Eat smaller meals and eat more slowly. By shrinking the size of your meals, your stomach has an easier time digesting food. An over-full stomach puts extra pressure on the esophageal sphincter, which increases the likelihood of reflux. Chewing food more completely eases digestion.

Eliminate foods from your diet, one at a time, which are frequently linked to stomach upset. These include highly acidic tomato-based foods as well as caffeine, alcohol, chocolate, spicy foods, carbonated beverages, onions, garlic and mint. Cut out fatty and fried foods which are difficult to digest.

Consult with your doctor about medications you are taking, including over-the-counter drugs and supplements. Many common medicines, as well as pregnancy, can bring on heartburn.

Try taking antacids, which neutralize stomach acid, before or after meals. H2 blockers such as Pepcid AC and Zantac reduce stomach acid, as do proton pump inhibitors like Prilosec OTC.

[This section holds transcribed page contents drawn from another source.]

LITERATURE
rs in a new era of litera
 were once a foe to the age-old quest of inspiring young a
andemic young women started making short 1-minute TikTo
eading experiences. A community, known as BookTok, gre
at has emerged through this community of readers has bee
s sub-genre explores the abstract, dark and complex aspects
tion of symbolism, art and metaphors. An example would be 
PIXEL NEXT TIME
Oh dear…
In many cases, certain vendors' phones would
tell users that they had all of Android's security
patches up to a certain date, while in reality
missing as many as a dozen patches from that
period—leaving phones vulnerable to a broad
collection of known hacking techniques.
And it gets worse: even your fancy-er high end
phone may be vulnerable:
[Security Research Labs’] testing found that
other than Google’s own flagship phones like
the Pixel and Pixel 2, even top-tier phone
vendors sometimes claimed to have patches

Raise the head of your bed about six inches (extra pillows don't work) if you experience reflux when lying down. You can place a wedge-shaped insert under your mattress or use books or bricks under the legs.


Smoking and obesity contribute to acid reflux. Smoking weakens the lower esophageal sphincter, which makes reflux more likely. Obesity adds to abdominal pressure which can force food back into the esophagus.


See your doctor if symptoms do not subside after trying dietary and lifestyle changes and over-the-counter remedies.

Seek immediate medical attention if your stomach distress is accompanied by: Vomiting of bloody or black material Stools that are black and tarry Crushing or squeezing sensation in your chest. Heart attacks are sometimes mistaken for heartburn.